**REQUIREMENT**. An exact copy of every record is needed, with all pictures omitted.

**THE DATA**.
= Beginning of Section =
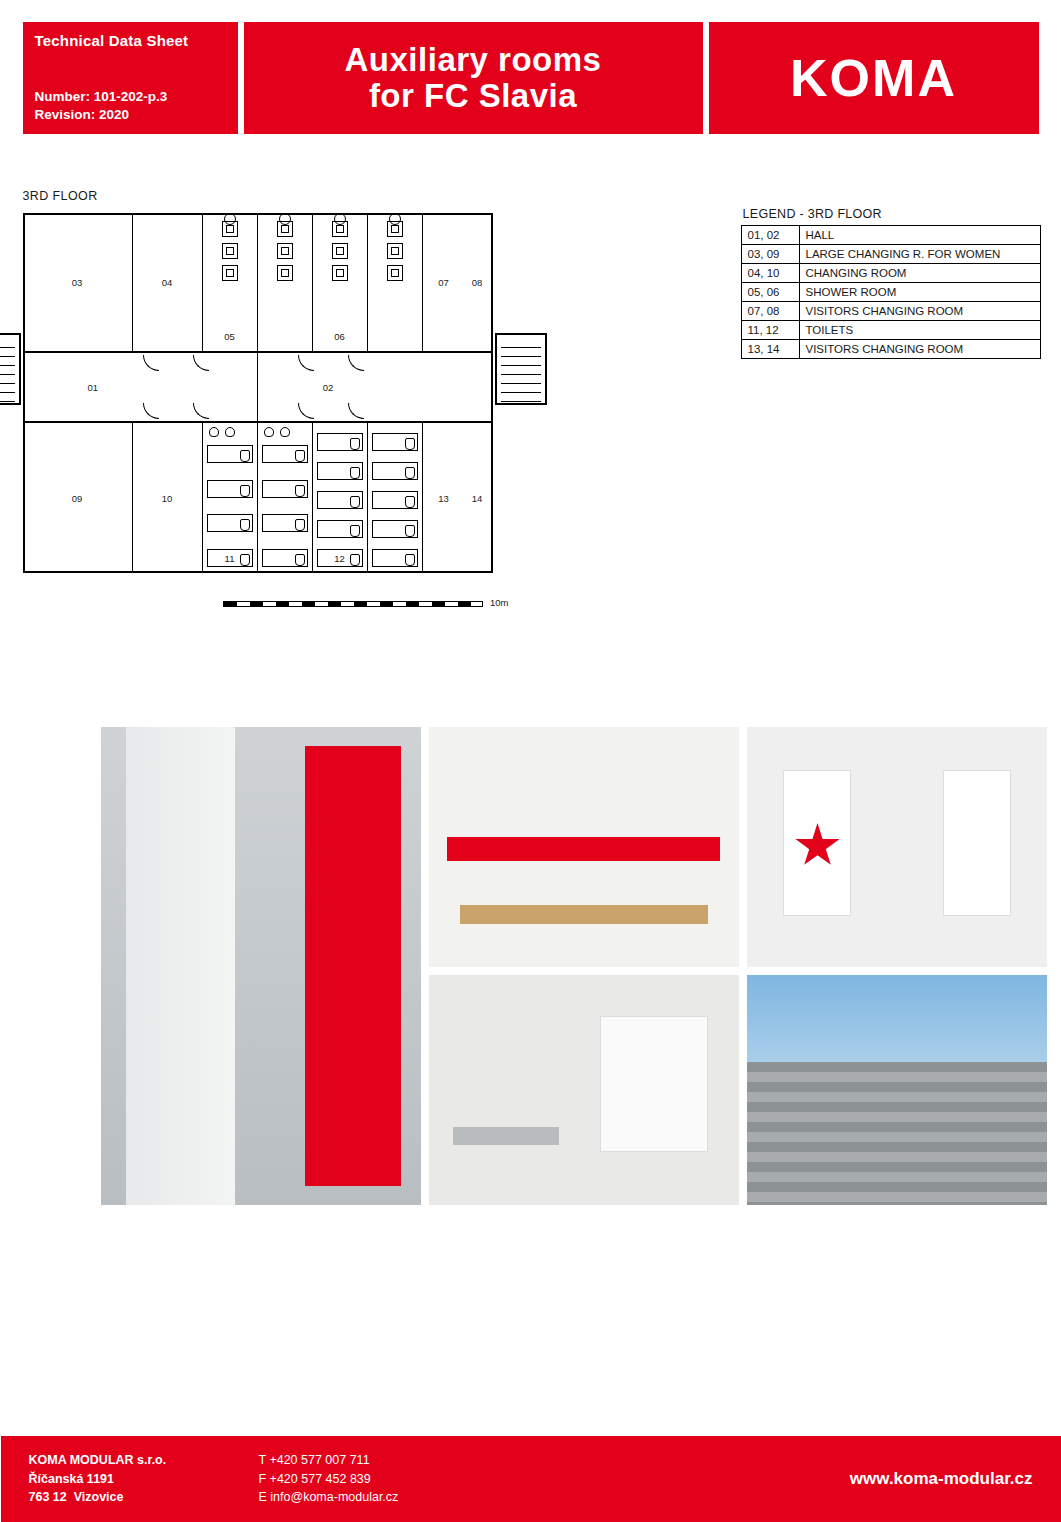Technical Data Sheet
Number: 101-202-p.3
Revision: 2020
Auxiliary rooms
for FC Slavia
KOMA
3RD FLOOR
03
04
05
06
07 08
01
02
09
10
11
12
13 14
10m
LEGEND - 3RD FLOOR
| 01, 02 | HALL |
| 03, 09 | LARGE CHANGING R. FOR WOMEN |
| 04, 10 | CHANGING ROOM |
| 05, 06 | SHOWER ROOM |
| 07, 08 | VISITORS CHANGING ROOM |
| 11, 12 | TOILETS |
| 13, 14 | VISITORS CHANGING ROOM |
KOMA MODULAR s.r.o.
Říčanská 1191
763 12 Vizovice
T +420 577 007 711
F +420 577 452 839
E info@koma-modular.cz
www.koma-modular.cz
= End of Section =
**EXERCISE RESULT**.
Technical Data Sheet
Number: 101-202-p.3
Revision: 2020
Auxiliary rooms
for FC Slavia
KOMA
3RD FLOOR
03
04
05
06
07 08
01
02
09
10
11
12
13 14
10m
LEGEND - 3RD FLOOR
| 01, 02 | HALL |
| 03, 09 | LARGE CHANGING R. FOR WOMEN |
| 04, 10 | CHANGING ROOM |
| 05, 06 | SHOWER ROOM |
| 07, 08 | VISITORS CHANGING ROOM |
| 11, 12 | TOILETS |
| 13, 14 | VISITORS CHANGING ROOM |
KOMA MODULAR s.r.o.
Říčanská 1191
763 12 Vizovice
T +420 577 007 711
F +420 577 452 839
E info@koma-modular.cz
www.koma-modular.cz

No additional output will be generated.